(Saved data entries)
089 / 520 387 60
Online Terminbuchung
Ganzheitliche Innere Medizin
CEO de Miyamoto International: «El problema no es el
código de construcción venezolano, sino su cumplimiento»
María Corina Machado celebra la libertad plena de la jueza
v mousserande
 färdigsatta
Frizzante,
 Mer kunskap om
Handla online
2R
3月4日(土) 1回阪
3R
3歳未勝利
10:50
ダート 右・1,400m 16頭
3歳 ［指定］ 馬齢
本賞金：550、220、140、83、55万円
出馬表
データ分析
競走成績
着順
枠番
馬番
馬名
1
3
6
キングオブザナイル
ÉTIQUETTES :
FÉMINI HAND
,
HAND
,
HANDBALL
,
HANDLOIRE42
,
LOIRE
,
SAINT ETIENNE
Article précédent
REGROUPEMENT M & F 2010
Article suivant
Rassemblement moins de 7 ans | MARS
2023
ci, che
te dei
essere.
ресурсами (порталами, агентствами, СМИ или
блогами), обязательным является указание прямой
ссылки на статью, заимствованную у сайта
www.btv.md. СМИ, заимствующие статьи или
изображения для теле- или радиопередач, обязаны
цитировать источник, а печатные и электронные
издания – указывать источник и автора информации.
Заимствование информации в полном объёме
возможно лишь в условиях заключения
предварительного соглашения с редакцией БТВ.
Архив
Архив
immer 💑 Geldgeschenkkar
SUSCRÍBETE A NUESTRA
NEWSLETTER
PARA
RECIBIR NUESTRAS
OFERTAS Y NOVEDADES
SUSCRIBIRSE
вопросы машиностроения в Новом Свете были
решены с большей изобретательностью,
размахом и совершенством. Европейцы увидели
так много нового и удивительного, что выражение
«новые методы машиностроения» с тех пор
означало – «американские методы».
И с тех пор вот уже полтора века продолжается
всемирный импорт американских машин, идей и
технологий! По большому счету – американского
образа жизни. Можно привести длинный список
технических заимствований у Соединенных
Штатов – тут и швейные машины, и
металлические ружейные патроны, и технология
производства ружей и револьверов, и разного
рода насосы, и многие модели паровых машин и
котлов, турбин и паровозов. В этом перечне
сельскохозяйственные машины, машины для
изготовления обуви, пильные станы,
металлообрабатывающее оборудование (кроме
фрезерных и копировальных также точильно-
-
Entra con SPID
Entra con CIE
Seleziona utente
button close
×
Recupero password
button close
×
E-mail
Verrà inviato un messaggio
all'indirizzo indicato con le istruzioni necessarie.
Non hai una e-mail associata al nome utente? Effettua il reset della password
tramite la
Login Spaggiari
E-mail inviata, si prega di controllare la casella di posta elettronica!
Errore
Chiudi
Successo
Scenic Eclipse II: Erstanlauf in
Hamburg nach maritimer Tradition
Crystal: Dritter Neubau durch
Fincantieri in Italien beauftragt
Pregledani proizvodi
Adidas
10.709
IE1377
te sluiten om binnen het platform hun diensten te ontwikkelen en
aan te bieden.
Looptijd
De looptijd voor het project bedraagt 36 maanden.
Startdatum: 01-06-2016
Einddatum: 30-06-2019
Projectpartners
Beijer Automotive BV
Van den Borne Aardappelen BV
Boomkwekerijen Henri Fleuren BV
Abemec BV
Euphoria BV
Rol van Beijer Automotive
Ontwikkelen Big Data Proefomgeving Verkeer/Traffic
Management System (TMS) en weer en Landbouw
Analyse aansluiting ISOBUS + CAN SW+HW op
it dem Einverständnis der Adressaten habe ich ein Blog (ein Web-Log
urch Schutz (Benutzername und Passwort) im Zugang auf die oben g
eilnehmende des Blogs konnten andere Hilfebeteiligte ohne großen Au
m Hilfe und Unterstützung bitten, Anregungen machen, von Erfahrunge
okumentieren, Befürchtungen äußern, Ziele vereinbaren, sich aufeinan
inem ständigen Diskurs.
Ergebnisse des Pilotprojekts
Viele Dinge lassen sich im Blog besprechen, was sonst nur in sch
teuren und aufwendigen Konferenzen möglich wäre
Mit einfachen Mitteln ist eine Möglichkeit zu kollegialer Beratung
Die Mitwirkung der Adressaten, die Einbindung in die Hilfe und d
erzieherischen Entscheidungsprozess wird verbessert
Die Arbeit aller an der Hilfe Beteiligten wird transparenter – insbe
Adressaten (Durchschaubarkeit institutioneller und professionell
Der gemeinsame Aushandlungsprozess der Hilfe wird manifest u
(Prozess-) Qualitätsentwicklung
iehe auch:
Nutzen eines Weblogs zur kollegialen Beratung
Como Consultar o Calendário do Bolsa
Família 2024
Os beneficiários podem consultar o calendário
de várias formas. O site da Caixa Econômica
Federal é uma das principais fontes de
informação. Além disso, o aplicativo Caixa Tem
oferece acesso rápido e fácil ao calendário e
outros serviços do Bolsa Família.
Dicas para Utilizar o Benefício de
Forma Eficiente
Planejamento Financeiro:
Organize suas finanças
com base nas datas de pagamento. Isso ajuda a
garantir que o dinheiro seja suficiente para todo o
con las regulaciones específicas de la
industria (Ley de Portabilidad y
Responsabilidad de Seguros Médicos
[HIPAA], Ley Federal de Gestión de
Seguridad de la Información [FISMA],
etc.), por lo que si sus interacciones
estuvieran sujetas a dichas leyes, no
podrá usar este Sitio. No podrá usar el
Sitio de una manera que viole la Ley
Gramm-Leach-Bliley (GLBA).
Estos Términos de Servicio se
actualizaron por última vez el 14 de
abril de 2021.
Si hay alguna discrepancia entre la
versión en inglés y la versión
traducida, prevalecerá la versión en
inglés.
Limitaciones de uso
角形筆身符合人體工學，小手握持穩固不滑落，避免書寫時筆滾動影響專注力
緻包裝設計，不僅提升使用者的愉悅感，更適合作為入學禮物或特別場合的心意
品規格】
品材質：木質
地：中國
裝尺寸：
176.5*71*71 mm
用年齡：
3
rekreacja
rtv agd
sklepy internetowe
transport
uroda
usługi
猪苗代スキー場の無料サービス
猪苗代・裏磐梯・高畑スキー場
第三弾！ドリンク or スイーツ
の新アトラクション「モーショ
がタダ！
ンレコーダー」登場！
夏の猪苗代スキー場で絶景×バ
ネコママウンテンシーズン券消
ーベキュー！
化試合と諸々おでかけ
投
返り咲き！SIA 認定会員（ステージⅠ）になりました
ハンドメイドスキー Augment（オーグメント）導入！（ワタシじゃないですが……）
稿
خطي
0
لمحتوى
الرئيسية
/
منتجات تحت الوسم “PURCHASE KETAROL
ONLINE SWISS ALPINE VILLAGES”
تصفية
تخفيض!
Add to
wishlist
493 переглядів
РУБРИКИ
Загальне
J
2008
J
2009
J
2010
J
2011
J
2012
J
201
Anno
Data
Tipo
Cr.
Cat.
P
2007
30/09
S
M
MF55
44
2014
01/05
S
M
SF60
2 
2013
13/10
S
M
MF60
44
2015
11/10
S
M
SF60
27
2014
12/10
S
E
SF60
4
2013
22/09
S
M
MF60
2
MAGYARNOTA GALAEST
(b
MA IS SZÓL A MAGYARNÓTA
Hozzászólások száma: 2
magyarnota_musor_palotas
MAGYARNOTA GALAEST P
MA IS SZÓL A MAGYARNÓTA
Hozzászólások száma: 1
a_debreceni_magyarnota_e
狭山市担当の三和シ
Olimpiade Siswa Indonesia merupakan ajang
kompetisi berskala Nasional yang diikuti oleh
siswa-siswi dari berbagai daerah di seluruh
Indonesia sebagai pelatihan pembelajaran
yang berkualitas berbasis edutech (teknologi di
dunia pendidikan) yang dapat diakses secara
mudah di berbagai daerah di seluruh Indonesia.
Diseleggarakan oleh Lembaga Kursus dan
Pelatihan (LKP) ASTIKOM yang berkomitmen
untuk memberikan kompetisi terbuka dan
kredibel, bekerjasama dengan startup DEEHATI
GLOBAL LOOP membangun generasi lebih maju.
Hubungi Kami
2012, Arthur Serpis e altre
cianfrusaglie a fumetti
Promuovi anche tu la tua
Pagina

• _What you have to do_:
Extract everything from the start of the material down to the line that contains "возможно лишь в условиях заключения", keeping each line identical to the original.

• _Answer to the exercise_:
089 / 520 387 60
Online Terminbuchung
Ganzheitliche Innere Medizin
CEO de Miyamoto International: «El problema no es el
código de construcción venezolano, sino su cumplimiento»
María Corina Machado celebra la libertad plena de la jueza
v mousserande
 färdigsatta
Frizzante,
 Mer kunskap om
Handla online
2R
3月4日(土) 1回阪
3R
3歳未勝利
10:50
ダート 右・1,400m 16頭
3歳 ［指定］ 馬齢
本賞金：550、220、140、83、55万円
出馬表
データ分析
競走成績
着順
枠番
馬番
馬名
1
3
6
キングオブザナイル
ÉTIQUETTES :
FÉMINI HAND
,
HAND
,
HANDBALL
,
HANDLOIRE42
,
LOIRE
,
SAINT ETIENNE
Article précédent
REGROUPEMENT M & F 2010
Article suivant
Rassemblement moins de 7 ans | MARS
2023
ci, che
te dei
essere.
ресурсами (порталами, агентствами, СМИ или
блогами), обязательным является указание прямой
ссылки на статью, заимствованную у сайта
www.btv.md. СМИ, заимствующие статьи или
изображения для теле- или радиопередач, обязаны
цитировать источник, а печатные и электронные
издания – указывать источник и автора информации.
Заимствование информации в полном объёме
возможно лишь в условиях заключения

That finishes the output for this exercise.